Provided data section start

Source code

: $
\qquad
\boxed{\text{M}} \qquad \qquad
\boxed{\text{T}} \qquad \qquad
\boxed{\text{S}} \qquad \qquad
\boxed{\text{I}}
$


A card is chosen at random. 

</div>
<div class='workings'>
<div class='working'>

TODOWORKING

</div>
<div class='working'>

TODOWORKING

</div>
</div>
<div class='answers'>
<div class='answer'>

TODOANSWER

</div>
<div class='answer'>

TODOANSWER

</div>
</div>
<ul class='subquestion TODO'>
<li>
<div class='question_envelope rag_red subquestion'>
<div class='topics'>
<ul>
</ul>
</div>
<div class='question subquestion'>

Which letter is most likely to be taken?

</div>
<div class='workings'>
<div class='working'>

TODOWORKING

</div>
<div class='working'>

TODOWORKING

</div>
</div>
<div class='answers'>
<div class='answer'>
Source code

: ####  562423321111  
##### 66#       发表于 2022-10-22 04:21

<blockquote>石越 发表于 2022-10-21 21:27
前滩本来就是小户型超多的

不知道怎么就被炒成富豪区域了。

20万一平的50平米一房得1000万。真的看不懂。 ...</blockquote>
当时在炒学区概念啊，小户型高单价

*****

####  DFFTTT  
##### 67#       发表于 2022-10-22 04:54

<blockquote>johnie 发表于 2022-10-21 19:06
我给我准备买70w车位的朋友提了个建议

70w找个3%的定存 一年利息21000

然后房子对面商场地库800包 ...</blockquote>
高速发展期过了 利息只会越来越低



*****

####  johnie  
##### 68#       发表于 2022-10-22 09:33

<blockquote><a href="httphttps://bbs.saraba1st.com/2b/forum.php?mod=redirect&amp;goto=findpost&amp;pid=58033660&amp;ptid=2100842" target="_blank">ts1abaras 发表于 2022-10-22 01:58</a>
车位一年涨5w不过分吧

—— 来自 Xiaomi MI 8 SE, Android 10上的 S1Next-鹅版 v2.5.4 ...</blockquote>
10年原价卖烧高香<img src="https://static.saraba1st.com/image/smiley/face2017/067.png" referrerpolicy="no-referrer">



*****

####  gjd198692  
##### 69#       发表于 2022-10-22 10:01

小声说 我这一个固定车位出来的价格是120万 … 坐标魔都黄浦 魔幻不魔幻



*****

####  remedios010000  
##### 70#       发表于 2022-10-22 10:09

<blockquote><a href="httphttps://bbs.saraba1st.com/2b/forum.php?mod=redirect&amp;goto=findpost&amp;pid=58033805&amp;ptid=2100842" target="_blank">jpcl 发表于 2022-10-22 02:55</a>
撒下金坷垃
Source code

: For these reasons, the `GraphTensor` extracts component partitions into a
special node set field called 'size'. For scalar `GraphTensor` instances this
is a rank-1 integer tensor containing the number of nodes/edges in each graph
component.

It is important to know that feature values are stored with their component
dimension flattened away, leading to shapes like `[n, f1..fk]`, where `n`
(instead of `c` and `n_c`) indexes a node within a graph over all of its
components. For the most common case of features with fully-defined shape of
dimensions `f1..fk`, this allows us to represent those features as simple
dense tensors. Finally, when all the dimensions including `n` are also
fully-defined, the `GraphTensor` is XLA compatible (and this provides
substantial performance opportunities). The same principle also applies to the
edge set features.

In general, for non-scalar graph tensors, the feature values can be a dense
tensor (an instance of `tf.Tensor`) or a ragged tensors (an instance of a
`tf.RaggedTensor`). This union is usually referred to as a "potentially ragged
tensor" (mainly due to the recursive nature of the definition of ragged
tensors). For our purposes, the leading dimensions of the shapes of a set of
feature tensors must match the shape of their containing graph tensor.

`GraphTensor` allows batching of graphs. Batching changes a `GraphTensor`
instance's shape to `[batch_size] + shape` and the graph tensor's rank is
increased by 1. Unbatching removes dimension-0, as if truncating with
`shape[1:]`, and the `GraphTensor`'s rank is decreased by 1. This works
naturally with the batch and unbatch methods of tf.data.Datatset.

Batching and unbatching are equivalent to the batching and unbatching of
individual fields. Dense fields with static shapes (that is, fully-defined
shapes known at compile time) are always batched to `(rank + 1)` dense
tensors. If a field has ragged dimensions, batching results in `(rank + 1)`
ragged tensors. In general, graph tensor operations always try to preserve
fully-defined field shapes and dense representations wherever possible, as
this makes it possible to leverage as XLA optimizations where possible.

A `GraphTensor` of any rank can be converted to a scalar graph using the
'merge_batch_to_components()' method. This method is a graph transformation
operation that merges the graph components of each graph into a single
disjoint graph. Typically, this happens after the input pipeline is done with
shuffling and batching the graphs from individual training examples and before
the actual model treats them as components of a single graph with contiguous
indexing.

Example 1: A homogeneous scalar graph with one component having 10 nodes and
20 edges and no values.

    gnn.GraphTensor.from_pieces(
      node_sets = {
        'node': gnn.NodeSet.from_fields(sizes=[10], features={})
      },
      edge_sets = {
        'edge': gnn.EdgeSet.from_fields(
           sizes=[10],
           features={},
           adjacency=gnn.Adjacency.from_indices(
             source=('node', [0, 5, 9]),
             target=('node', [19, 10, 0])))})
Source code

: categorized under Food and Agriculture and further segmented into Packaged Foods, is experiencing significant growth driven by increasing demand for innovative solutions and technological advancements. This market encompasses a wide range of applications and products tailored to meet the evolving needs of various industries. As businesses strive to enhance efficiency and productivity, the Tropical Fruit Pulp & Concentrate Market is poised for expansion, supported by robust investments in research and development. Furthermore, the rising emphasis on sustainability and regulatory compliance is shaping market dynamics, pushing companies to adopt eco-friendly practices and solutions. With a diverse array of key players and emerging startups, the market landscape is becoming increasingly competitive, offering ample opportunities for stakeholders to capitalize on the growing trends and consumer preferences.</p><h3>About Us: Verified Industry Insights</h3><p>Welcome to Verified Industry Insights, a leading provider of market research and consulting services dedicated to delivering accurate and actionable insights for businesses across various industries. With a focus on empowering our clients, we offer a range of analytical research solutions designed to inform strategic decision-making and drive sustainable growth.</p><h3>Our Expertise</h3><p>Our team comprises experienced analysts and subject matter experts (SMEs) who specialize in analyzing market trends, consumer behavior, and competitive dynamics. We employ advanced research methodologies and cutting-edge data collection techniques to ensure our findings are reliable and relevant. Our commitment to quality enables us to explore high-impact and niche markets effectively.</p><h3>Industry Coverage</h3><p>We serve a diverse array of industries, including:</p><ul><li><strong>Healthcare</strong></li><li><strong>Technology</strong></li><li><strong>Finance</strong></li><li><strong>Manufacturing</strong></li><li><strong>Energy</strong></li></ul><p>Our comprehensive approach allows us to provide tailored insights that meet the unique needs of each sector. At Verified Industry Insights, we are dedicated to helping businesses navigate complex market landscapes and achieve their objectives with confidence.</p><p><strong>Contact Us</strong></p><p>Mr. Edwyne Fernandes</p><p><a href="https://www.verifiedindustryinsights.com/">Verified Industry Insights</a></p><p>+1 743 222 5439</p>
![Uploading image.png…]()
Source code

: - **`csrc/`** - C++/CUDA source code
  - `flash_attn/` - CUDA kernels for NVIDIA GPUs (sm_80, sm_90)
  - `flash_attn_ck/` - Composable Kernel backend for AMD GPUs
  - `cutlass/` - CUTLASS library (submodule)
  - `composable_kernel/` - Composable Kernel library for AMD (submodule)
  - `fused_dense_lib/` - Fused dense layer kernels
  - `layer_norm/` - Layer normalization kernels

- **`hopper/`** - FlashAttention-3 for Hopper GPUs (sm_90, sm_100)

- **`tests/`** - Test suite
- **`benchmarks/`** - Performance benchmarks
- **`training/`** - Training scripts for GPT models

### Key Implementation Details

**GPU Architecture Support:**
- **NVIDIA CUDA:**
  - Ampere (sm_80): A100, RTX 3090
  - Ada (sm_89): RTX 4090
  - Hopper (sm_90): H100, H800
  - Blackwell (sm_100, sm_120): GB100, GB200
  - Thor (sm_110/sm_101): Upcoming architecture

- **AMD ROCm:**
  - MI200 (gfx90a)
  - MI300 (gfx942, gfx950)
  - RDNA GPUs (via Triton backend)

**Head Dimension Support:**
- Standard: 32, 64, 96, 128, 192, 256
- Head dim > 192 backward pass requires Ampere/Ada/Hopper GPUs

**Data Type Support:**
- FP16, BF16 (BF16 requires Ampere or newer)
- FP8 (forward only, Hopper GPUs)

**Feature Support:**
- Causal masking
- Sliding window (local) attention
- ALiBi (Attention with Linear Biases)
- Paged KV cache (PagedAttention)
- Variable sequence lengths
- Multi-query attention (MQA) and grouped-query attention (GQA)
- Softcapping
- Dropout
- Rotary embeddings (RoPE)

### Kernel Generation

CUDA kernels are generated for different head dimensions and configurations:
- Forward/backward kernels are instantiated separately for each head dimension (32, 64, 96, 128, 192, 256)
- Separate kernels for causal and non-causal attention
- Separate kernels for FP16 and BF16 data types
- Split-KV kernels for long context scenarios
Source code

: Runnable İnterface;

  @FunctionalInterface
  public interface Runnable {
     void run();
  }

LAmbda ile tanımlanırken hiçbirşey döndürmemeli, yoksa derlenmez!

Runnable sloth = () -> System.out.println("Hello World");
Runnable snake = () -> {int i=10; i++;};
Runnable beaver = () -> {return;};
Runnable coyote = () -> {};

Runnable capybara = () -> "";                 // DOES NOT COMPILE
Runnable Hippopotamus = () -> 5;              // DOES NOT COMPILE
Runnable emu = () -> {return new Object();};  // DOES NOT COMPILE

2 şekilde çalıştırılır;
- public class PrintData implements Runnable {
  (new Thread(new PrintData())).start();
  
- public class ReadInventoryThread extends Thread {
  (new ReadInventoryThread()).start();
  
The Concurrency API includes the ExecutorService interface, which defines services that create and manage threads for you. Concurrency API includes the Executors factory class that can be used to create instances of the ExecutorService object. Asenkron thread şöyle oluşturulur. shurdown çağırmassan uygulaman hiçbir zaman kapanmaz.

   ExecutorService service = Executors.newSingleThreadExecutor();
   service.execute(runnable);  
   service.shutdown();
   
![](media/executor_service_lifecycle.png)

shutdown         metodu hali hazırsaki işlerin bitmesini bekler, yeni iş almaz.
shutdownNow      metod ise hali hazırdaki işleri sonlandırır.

Provided data section end

*Work to complete:* Rewrite everything from the line containing "- Test suite" down to the line containing "- Rotary embeddings (RoPE)", putting "Coverage" wherever "Support" appears and leaving all else unchanged.

*Answer to the exercise:*
- **`tests/`** - Test suite
- **`benchmarks/`** - Performance benchmarks
- **`training/`** - Training scripts for GPT models

### Key Implementation Details

**GPU Architecture Coverage:**
- **NVIDIA CUDA:**
  - Ampere (sm_80): A100, RTX 3090
  - Ada (sm_89): RTX 4090
  - Hopper (sm_90): H100, H800
  - Blackwell (sm_100, sm_120): GB100, GB200
  - Thor (sm_110/sm_101): Upcoming architecture

- **AMD ROCm:**
  - MI200 (gfx90a)
  - MI300 (gfx942, gfx950)
  - RDNA GPUs (via Triton backend)

**Head Dimension Coverage:**
- Standard: 32, 64, 96, 128, 192, 256
- Head dim > 192 backward pass requires Ampere/Ada/Hopper GPUs

**Data Type Coverage:**
- FP16, BF16 (BF16 requires Ampere or newer)
- FP8 (forward only, Hopper GPUs)

**Feature Coverage:**
- Causal masking
- Sliding window (local) attention
- ALiBi (Attention with Linear Biases)
- Paged KV cache (PagedAttention)
- Variable sequence lengths
- Multi-query attention (MQA) and grouped-query attention (GQA)
- Softcapping
- Dropout
- Rotary embeddings (RoPE)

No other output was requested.